Am I too jaded, calloused from being overseas and seeing too much death and terrible diseases?  I think I want to feel what Jesus feels when He looks at our pitiful state here on earth.  I want to have His compassion and love for those around me.  And partially I do, but I also have gotten more calloused, maybe a protective barrier to patients plights in Africa.

Yesterday I evaluate a girl who is 14.  she is a thin girl with a gigantic breast mass that is painful.  She has a history of some kind of cancer that was diagnosed during an abdominal surgery. A piece was taken to Poland and pathology from them just came back with B-cell lymphoma.  she came in this time because she heard on the radio that I was here.  She wants the painful breast removed.  As i see her, I note a huge breast on one side and a tiny one on the other.  I feel her abdomen and she has masses in there too. I’m sad as I evaluate her.  I don’t know if a mastectomy will help or hurt her.  No chemotherapy is available here.  It may help her pain for a while but will it heal?  It does seem a little mobile from the chest wall, and that may be a good finding.  Or it could  be attached to the muscle and the muscle moving.  I tell them I’m willing to do the surgery and give them the most likely postoperative events.  Today she is laying in her bed just holding her hurting breast, stone faced without a sound.  When I ask she says it hurts.  The dad is in Ndjamena and they are waiting for him to send the $80.

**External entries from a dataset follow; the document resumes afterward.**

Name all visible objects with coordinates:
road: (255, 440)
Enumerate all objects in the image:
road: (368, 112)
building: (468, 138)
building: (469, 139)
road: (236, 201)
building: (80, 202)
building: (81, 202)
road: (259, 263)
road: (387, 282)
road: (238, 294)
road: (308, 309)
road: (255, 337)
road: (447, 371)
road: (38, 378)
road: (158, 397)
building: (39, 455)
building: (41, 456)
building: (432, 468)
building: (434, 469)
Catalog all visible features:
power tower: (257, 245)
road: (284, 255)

Another one came in because they heard I was here, and she has a mouth tumor that has been present for 2 months.  She appears about 10 and the tumor is on her lower teeth and is about the size of a medium sized lemon.  I run my finger around it and it starts to bleed.  I give her a gauze and she spits blood for a while, while they hold pressure.  She also has a few enlarged submandibular lymph nodes.  So likely spread to those as well.  I don’t know what this would be but would be awful to have that in the front of your mouth bleeding and making it difficult to eat.  I plan on taking this out tomorrow, and Im worried about blood loss, and how soon it may come back.  God help me do what’s best for her!

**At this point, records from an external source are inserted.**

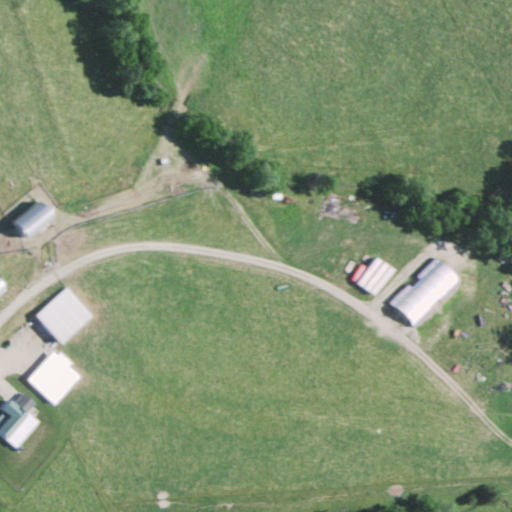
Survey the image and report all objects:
building: (21, 222)
building: (417, 295)
building: (56, 317)
building: (47, 379)
building: (11, 411)
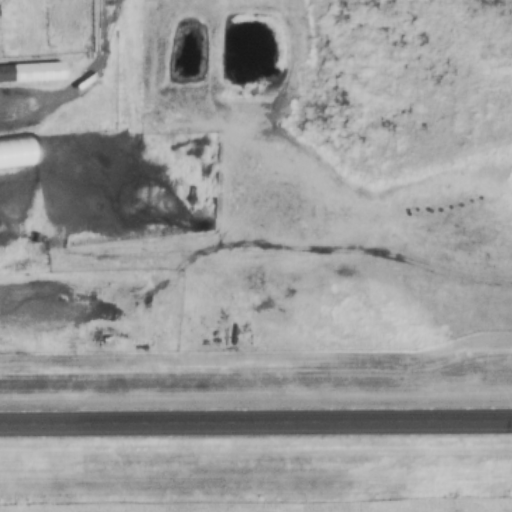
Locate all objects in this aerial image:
building: (31, 70)
road: (256, 406)
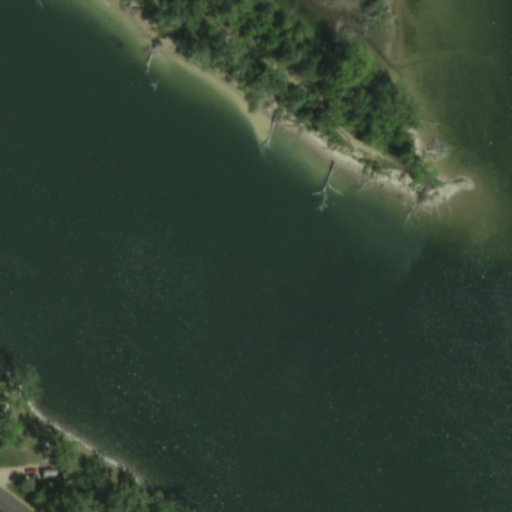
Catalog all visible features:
road: (9, 504)
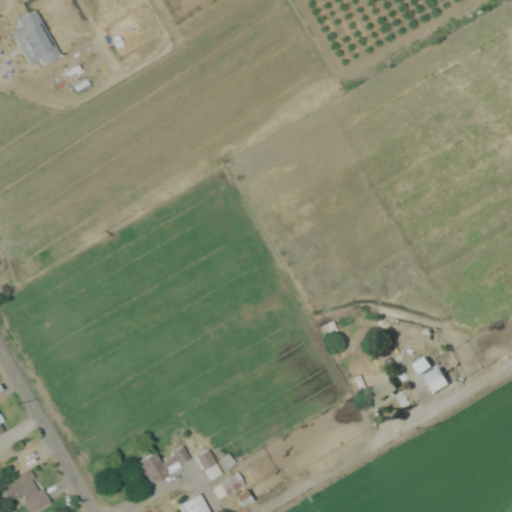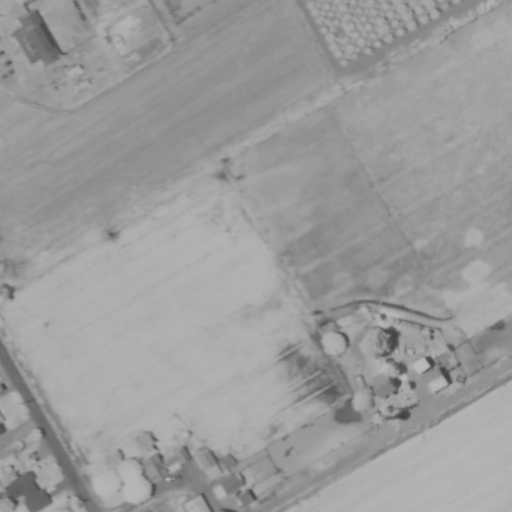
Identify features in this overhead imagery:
building: (29, 40)
building: (71, 80)
building: (433, 381)
building: (379, 387)
road: (47, 428)
road: (396, 437)
building: (159, 465)
building: (244, 483)
building: (24, 493)
building: (187, 505)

Todays surgeries were a prostatectomy, an abdominal hysterectomy on a old lady with uterine prolapse, an involcrum window and trying to drain pus of chronic osteomyelitis going on 10 years, and exploration of a guy who presented with peritonitis.  He had 3 days of pain and yesterday intense pain everywhere.  The ultrasonographer thought of appendicitis. I’m thinking , it could be: appendicitis, typhoid perforation, gastric perforation, perforation colon…. So which incision to make.  We need a CT abdomen.  Instead i’ll do the Chadian Digital CT.  Digital (finger) Cut and Touch!  So we fit him in between the other surgeries.  In the OR Phillip puts in a spinal and David puts in a urine catheter and preps the abdomen with butadiene.  I wash my hands with the bar of soap that is available.  No other hand scrub is available now.  I make a midline incision in the center of the abdomen as I don’t know wether I will need to go higher or lower as i don’t know what’s really happening inside.  I get a little bit of pus when Im in the abdomen.  I feel around and feel an enlarged appendix so I extend down the abdomen.  I can see that the side wall of the appendix is blown out.  So after freeing it up, I tie it twice and take it off.  then I make a purse string around it with suture and duck the stump in.  Then we (Ted an family practice resident and I)  irrigate the abdomen a lot with saline.  Once the fluid we are sucking out of the abdomen is clear we close.  

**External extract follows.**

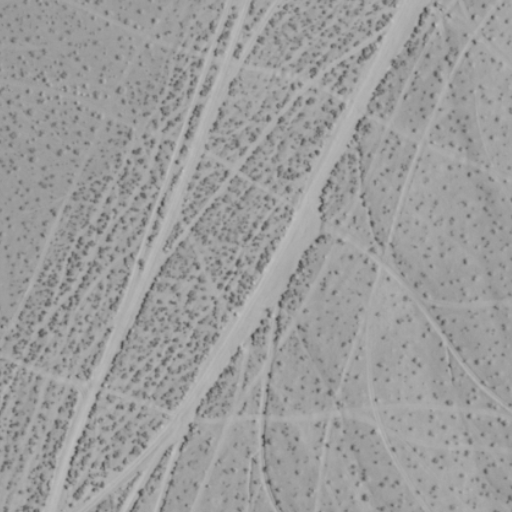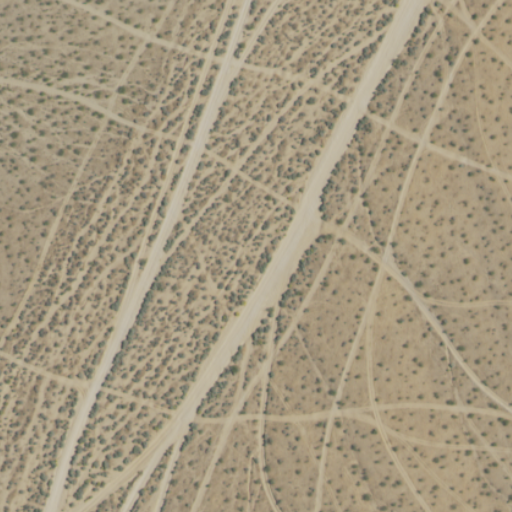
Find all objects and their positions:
road: (269, 254)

I go home an find a number of people in our home.  There are many short term volunteers here at the moment.  a couple  are physical therapist, a PT, a couple family medicine residents, and then the missionaries that are here.  We have hired a guy to cook a meal in the evenings for us so that when Audrey and I get home from the hospital there is food to eat.  So we asked this guy to make more for about 10 people. So we are eating in the evenings with a number of people.  It makes for better community and a meal is sure nice when we are done with work.